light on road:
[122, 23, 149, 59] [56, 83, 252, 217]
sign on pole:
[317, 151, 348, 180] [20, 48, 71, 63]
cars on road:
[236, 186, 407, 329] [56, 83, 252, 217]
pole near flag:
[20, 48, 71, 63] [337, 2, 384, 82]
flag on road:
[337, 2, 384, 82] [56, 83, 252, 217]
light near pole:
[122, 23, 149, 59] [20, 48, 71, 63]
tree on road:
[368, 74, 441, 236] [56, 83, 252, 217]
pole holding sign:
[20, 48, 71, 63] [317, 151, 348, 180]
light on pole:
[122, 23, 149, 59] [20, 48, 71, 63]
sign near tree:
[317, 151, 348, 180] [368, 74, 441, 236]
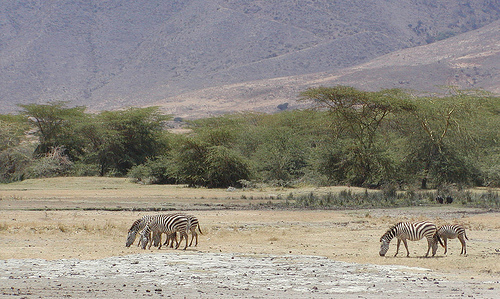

— WHAT IS ASKED —
Render every line of the material above as a JSON list of strings, one string per line, with blank lines skipped. Leave the picture out of the list.

— COMPLETE ANSWER —
[
  "light on road:",
  "[122, 23, 149, 59] [56, 83, 252, 217]",
  "sign on pole:",
  "[317, 151, 348, 180] [20, 48, 71, 63]",
  "cars on road:",
  "[236, 186, 407, 329] [56, 83, 252, 217]",
  "pole near flag:",
  "[20, 48, 71, 63] [337, 2, 384, 82]",
  "flag on road:",
  "[337, 2, 384, 82] [56, 83, 252, 217]",
  "light near pole:",
  "[122, 23, 149, 59] [20, 48, 71, 63]",
  "tree on road:",
  "[368, 74, 441, 236] [56, 83, 252, 217]",
  "pole holding sign:",
  "[20, 48, 71, 63] [317, 151, 348, 180]",
  "light on pole:",
  "[122, 23, 149, 59] [20, 48, 71, 63]",
  "sign near tree:",
  "[317, 151, 348, 180] [368, 74, 441, 236]"
]